What Are Words Worth?

Media, Reading & Writing

It has become my mantra in the last year: Fellow writers, remember we own the well. If content provers want to grab themselves a bucketful, they have to pay for what’s in the bucket. So, now that newspaper websites are starting to charge for content, how do we feel?

Clearly there’s a problem, because subscription take-up has been lower than expected, andrew are following the lead set by the Times newspaper. When they started charging for their regular online presence I switched to other sites because, frankly, most of their writing wasn’t special enough for me to want to pay for it.

Good straight reportage can by found on Al-Jazeera, Guardian and Telegraph sites, and I’ll even use Auntie as a fallback if I have to. I stopped reading the Sunday Times after it became so reactionary, but there are many US sites I can’t do without because the writing is so thorough and well-researched. The best, the New York Times, is of course subscription now.

But to read the papers I read before would cost a fortune every month, so my reading habits have altered. However, when the writing is special – as it is in the New York Times – it’s much harder to do without. Could this be the way forward for subscription sites to raise their readerships? Make sure that their writing is indispensable and brilliant again?

I’ll live without the Sunday Times because I’m not interested in handbags or football or anything that Jeremy Clarkson has to say. But I’d miss Grace Dent and Charlie Brooker if the Guardian charged. And I wouldn’t last long without the New Yorker.

Content must be paid for. But there are good sites that have no print presence, like The Londonist, The Daily Beast and Salon.com.

Recently I posted about ‘Black Static’ a subscription print magazine that even its editor admits has woefully low sales figures. But there’s something deeply pleasurable about a paper magazine that reads like the part-work of a really big book. And seeing as Britain is one of the most sedentary countries in Europe, we might as well all get some more quality reading in.

So if papers think subscription is the way forward, they had better make sure they have good writers.
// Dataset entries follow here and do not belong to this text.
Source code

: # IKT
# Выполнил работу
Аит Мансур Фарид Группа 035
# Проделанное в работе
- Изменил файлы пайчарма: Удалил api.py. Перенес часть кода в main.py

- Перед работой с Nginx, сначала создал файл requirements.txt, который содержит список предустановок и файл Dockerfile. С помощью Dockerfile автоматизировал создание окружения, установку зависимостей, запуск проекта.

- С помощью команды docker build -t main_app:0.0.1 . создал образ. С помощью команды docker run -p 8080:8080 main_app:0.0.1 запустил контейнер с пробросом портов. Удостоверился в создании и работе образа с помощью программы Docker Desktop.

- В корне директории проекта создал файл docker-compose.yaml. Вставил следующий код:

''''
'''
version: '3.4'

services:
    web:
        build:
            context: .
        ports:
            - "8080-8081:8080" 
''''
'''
2 comments on “What Are Words Worth?”

  1. Dan Terrell says:

    Absolutely.
    Glad to hear you, too, are addicted to the New York Times. I can’t do without it, even though it has also gotten a bit lighter – or is that lite-r – of late. (In addition to the daily paper, the science section on Tuesdays is top of the line. And the Sunday T magazine and the Book Section!) My Dad got me hooked on the NYT way back… well, a long time ago. The home delivery cost is – Wow – but worth it. More news well done, less red wine with the roast medium well done.
    And Admin, Thanks. Since I am a master typo-artist, I can only say a big thanks for your unintended gift in kind. Would that be the royal one?

  2. Helen Martin says:

    Your reading pattern changed when they started to charge for on-line editions. What were they supposed to do? If paper editions are too expensive for the bulk of readers then the papers have to charge for on-line or how are they to pay those writers. Good writers and researchers are expensive – or should be – and would they get enough income from advertisers to be able to provide content for free? We’re not talking about the daily freebies here.